PROMPT = From the entries below, reproduce exactly the line containing "16: (241, 124)", the line containing "43: (602, 307)", and every line in between, with nothing added.

--

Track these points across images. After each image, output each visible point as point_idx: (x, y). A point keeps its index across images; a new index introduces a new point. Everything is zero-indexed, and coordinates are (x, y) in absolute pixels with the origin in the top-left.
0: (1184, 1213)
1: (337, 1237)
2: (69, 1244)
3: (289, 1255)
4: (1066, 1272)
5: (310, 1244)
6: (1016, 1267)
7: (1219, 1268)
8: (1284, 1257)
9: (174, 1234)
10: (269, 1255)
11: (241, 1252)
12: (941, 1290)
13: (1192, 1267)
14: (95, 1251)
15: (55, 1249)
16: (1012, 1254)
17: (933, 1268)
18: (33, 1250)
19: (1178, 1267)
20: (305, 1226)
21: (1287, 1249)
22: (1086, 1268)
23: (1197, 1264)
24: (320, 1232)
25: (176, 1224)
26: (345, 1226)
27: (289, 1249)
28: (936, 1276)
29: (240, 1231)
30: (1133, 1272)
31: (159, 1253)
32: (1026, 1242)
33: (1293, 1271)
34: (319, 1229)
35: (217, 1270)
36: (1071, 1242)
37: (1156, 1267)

--

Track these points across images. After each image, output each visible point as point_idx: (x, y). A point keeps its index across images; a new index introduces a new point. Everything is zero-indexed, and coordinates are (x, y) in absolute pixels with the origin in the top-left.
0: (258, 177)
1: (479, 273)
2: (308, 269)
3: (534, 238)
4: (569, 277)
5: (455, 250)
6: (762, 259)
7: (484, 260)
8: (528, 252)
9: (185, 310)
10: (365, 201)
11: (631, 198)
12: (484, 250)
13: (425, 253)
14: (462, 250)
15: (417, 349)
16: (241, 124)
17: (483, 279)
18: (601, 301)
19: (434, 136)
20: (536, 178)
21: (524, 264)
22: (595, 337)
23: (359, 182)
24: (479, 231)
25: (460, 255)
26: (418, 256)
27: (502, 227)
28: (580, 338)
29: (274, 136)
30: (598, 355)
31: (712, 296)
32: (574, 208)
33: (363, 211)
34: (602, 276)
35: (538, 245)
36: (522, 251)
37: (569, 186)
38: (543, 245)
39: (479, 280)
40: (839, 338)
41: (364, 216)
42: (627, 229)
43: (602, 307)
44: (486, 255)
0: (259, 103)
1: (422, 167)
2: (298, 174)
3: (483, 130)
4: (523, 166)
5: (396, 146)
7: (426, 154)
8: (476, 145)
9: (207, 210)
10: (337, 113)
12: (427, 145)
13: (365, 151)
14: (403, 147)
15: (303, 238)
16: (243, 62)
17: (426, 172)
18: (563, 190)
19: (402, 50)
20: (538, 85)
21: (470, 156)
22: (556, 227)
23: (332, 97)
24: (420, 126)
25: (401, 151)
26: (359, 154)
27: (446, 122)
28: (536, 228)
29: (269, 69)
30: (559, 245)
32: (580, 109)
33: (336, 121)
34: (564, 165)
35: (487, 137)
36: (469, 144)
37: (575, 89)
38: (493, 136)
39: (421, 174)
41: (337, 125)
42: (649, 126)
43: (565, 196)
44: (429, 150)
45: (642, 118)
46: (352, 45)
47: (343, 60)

--

ANSWER SECTION =
16: (241, 124)
17: (483, 279)
18: (601, 301)
19: (434, 136)
20: (536, 178)
21: (524, 264)
22: (595, 337)
23: (359, 182)
24: (479, 231)
25: (460, 255)
26: (418, 256)
27: (502, 227)
28: (580, 338)
29: (274, 136)
30: (598, 355)
31: (712, 296)
32: (574, 208)
33: (363, 211)
34: (602, 276)
35: (538, 245)
36: (522, 251)
37: (569, 186)
38: (543, 245)
39: (479, 280)
40: (839, 338)
41: (364, 216)
42: (627, 229)
43: (602, 307)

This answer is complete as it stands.